Tuesday 12 July 2016

A Blast from the past


Greetings

You’ve probably gathered from my last post that I am supposed to be writing a book with the rather grand title "Rhythms Of My Life".

However, I have been stuck in stasis, that place of motionlessness for such a long time, I am beginning to wonder if I will ever finish this book!

I have done 50,000 words and the creative pool from which all my words come, seem to have run out and I cannot find another pool to dive into.

I know the ideas will return, maybe I am being punished for being arrogant and living on the assumption that all I had to do was take and the pool would automatically fill up again, with even better and bigger words than before.

If that assumption is true, then a full pool is a long time coming. However, I wait, I mind-map, I walk, do all the mental exercises that forces the brain to think differently, but nothing changes.

I will continue to go fishing in the pool, and in the meantime, here is part of a true story from the pool when it was full to the brim.

It is a section from my current book "Walking In The Shadows Of Death" available on Amazon, see link below.


 "It was 5am on Friday, 22nd December 2000, when I woke up with a bit of a start. I felt, from the time my eyes opened and my head cleared, that my old adversary was in the room. Since my stay in the hospital, I always seem to wake up at the same time in the morning. This time, however, it was different. I knew something was seriously wrong. I felt nauseous, faint and out of breath. I automatically checked my wrist and could not believe what was happening. The VT had returned. My heartbeat was up at 140 beats per minute as opposed to the 55 beats per minute it usually ran at.

I went to the toilet and sat down and as I was about to get up, a hand from the netherworld pushed itself up my rectum, grabbed my heart and started pulling it right out of my body. At least that is what I felt was happening. What was really happening was that the ICD had fired its first shock to bring my heart back into its normal rhythm.
 The pain was intense. It was not of this world. It was not just painful. It was without any redeeming features in its remorselessness. It just was what it says it was. Absolute pain.

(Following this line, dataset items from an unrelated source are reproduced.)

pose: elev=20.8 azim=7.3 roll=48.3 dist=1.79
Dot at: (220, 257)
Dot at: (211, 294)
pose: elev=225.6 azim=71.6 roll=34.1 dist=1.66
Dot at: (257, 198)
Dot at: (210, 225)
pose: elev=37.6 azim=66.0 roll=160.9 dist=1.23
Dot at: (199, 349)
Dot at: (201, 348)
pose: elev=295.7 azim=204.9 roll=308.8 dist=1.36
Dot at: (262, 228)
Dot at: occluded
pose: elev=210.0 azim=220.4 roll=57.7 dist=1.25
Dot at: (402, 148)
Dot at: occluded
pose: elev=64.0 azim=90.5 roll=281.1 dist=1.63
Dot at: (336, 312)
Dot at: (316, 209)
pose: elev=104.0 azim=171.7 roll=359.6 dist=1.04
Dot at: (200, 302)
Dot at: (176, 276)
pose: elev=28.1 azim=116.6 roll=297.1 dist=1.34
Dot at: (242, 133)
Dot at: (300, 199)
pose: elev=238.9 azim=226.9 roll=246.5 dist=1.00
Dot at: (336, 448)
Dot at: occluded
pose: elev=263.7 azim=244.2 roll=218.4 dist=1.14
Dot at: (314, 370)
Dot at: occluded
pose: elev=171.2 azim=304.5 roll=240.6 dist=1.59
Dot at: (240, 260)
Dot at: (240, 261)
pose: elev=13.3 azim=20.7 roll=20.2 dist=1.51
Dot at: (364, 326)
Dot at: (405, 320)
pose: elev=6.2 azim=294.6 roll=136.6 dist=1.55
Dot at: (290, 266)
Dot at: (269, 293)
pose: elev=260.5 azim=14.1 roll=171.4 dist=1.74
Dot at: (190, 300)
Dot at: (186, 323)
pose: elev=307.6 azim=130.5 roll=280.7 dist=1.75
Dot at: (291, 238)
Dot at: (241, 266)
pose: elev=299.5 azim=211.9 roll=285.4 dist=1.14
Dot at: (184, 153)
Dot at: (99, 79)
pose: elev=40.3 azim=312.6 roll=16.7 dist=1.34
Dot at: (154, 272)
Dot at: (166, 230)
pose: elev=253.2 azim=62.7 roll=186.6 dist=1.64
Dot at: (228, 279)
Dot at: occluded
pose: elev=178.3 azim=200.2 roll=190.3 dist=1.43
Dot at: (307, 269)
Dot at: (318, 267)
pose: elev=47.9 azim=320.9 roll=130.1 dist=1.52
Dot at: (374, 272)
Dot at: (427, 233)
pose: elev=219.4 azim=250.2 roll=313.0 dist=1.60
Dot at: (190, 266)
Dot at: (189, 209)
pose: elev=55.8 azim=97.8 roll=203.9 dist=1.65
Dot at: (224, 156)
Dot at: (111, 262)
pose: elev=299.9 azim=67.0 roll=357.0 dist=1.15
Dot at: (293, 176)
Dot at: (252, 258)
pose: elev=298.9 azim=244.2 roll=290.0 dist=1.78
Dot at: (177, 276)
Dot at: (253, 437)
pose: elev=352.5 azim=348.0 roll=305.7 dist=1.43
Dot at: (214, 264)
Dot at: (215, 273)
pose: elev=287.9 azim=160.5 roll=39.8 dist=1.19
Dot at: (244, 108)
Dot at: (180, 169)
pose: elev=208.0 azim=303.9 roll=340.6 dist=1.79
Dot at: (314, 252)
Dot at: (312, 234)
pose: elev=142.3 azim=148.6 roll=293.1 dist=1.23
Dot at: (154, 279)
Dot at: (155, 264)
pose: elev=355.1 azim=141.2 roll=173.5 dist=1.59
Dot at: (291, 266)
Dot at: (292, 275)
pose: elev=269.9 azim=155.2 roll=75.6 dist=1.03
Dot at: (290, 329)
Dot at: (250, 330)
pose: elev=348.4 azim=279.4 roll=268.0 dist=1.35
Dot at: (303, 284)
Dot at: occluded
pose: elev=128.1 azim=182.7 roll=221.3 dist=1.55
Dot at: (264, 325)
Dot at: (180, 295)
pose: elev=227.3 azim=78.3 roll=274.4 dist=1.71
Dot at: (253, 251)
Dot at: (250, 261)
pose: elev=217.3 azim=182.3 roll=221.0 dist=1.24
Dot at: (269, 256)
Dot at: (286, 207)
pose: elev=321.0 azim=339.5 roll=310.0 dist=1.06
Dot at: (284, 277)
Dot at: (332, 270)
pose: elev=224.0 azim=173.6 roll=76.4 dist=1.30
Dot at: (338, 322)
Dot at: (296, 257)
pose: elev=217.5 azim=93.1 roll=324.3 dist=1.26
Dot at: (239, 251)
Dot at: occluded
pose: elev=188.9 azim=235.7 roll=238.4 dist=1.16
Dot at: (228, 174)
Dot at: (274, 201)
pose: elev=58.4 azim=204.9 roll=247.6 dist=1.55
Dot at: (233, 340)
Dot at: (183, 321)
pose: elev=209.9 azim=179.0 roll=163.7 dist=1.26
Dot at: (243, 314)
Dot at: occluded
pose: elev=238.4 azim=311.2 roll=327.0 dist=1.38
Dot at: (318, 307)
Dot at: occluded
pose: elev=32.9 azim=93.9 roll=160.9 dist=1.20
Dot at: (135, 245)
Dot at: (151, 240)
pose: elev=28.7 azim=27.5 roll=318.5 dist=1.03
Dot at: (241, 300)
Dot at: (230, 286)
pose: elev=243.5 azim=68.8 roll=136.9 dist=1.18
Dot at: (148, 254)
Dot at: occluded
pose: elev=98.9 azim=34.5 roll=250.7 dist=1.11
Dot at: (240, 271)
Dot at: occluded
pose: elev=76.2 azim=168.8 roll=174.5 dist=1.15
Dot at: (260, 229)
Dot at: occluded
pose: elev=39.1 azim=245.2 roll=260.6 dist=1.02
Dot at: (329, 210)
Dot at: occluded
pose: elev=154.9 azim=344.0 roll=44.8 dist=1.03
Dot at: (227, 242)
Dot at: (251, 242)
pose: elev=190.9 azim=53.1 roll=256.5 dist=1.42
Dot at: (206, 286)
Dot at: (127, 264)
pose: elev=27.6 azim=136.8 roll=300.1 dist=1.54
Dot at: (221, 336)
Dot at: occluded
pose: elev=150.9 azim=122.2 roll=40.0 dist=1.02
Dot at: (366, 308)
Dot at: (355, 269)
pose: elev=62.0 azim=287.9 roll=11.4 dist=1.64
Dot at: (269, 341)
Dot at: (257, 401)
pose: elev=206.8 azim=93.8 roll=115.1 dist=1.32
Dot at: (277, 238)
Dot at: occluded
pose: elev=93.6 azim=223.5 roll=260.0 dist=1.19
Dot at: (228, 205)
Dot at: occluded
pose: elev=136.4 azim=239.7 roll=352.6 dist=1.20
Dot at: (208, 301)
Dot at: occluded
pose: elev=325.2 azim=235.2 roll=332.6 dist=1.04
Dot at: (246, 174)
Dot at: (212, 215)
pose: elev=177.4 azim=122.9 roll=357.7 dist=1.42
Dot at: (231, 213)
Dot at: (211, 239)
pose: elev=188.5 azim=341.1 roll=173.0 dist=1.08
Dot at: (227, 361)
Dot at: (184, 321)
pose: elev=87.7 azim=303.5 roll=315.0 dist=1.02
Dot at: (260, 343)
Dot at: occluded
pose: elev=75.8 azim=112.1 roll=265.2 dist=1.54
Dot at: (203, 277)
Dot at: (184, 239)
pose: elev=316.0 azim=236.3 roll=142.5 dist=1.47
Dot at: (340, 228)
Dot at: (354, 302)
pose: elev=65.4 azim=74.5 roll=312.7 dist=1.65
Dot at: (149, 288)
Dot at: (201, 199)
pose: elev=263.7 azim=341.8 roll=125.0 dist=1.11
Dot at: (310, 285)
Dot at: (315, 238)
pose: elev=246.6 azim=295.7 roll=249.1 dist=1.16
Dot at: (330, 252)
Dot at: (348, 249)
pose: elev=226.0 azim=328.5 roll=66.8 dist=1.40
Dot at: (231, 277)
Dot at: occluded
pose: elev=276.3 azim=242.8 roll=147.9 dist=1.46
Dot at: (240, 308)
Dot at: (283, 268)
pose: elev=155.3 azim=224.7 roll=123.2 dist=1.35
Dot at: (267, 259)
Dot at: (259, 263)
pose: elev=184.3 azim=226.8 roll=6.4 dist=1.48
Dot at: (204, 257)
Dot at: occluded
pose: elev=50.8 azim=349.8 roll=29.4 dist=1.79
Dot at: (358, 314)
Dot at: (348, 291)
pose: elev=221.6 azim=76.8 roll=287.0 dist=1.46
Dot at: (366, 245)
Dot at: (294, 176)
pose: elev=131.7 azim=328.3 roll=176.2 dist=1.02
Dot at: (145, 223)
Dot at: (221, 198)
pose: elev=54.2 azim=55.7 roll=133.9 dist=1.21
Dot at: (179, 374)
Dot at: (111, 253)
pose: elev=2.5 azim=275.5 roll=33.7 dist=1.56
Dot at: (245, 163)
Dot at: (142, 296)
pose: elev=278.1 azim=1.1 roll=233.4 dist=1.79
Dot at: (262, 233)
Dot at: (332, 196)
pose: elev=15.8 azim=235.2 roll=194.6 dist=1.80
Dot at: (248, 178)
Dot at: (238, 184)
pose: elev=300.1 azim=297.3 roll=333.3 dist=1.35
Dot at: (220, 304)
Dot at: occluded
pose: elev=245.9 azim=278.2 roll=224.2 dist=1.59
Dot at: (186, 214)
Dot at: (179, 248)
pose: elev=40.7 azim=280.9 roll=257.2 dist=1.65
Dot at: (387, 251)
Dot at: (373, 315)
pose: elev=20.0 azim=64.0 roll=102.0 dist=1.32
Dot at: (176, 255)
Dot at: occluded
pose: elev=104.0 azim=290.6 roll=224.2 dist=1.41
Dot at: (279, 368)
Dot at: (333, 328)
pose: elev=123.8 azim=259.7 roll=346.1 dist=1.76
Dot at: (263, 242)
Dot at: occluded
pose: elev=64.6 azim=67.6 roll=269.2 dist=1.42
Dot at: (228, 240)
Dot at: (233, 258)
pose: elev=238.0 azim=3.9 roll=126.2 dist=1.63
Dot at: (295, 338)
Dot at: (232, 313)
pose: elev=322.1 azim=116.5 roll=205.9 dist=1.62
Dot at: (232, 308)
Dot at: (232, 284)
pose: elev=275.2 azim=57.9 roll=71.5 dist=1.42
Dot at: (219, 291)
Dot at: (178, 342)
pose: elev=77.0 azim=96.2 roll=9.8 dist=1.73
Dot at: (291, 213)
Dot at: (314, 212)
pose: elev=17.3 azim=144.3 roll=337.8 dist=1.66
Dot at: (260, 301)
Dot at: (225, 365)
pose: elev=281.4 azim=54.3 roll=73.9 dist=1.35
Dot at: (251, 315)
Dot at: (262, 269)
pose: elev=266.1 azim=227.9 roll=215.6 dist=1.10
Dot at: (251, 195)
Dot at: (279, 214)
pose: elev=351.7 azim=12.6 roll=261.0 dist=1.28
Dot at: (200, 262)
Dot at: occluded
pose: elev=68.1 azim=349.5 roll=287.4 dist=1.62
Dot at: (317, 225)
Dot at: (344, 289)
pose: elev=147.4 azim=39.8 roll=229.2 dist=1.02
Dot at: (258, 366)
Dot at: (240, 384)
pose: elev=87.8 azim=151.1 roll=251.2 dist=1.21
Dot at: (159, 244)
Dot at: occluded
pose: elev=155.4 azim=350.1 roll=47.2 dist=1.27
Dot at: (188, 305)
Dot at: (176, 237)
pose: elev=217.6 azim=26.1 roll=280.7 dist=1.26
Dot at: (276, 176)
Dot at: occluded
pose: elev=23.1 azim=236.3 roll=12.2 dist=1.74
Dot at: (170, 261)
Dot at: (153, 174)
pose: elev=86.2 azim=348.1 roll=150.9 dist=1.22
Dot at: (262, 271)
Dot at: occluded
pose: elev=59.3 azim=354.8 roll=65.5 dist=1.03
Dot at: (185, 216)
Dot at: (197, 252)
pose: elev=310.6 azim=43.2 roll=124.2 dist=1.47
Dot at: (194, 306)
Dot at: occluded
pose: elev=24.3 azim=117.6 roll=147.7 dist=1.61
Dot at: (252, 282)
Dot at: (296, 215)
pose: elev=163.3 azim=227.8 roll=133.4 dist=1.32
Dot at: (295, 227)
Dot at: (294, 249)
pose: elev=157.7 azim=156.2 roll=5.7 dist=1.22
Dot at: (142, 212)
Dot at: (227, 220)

I screamed and in my own head it sounded like the voice of death. I felt that I was dying again, only this time I knew all about it. My first scream woke Sue up. She looked at me, sleep still in her eyes and she must have seen in my eyes what I was feeling because she quickly changed and, even as she was changing, the second electric shock sank into my heart and literally lifted me up from the bedside table, where I was frantically taking my socks and underpants out to prepare for the ambulance I knew would have to take me back to the hospital, and threw me into the middle of the bed. I weighed fourteen stone and I was lifted like a grain of salt and thrown.

I stayed in the middle of the bed, lying foetus-like and minimising my size and dying. And death laughed at me. It said I was a coward who could not take a little pain. It said did I really think I could escape him by going home? Did I not know that he knew where I lived? I lay there foetus-like, trying to get back into my mother’s womb, where there would be no pain, where I would be safe.

I lay there and screamed as the third shock came and I heard Sue knocking on our next-door neighbour Simon’s door, and Simon, who had already heard the scream and was coming down the stairs as she rang the bell, came over and helped.

I heard Sue’s frantic call to the ambulance and their controlled information gathering, which was more than Sue could bear, when the fourth shock slammed into my heart and I screamed again. I glanced at Simon, who was sitting on the stairs, with his head in his hand, looking totally helpless.

I screamed for the fifth, sixth, seventh and eighth shock and wondered whether any God would let anyone suffer so much pain. What, I wondered, was in it for him? I was now waiting for the shocks to come. I thought they would just keep coming until the battery in the ICD ran out or my heart stopped as it had done before. Only this time if it stopped, there was no cardiac crash team to leap to the rescue. There was only Sue, my by now poor hysterical partner, Simon, my next-door neighbour, and my two youngest children, lying fast asleep in their beds, downstairs.

By the ninth shock, I would have welcomed death. I would have gone over to him and said, “It is a fair cop, just take me and let me not have any more pain, and release Sue and Simon from their nightmare. This fight is between you and me, keep them out of it.” Only in that dark, stark moment of total and absolute despair, when I looked for him, actually sought him out, death was not there".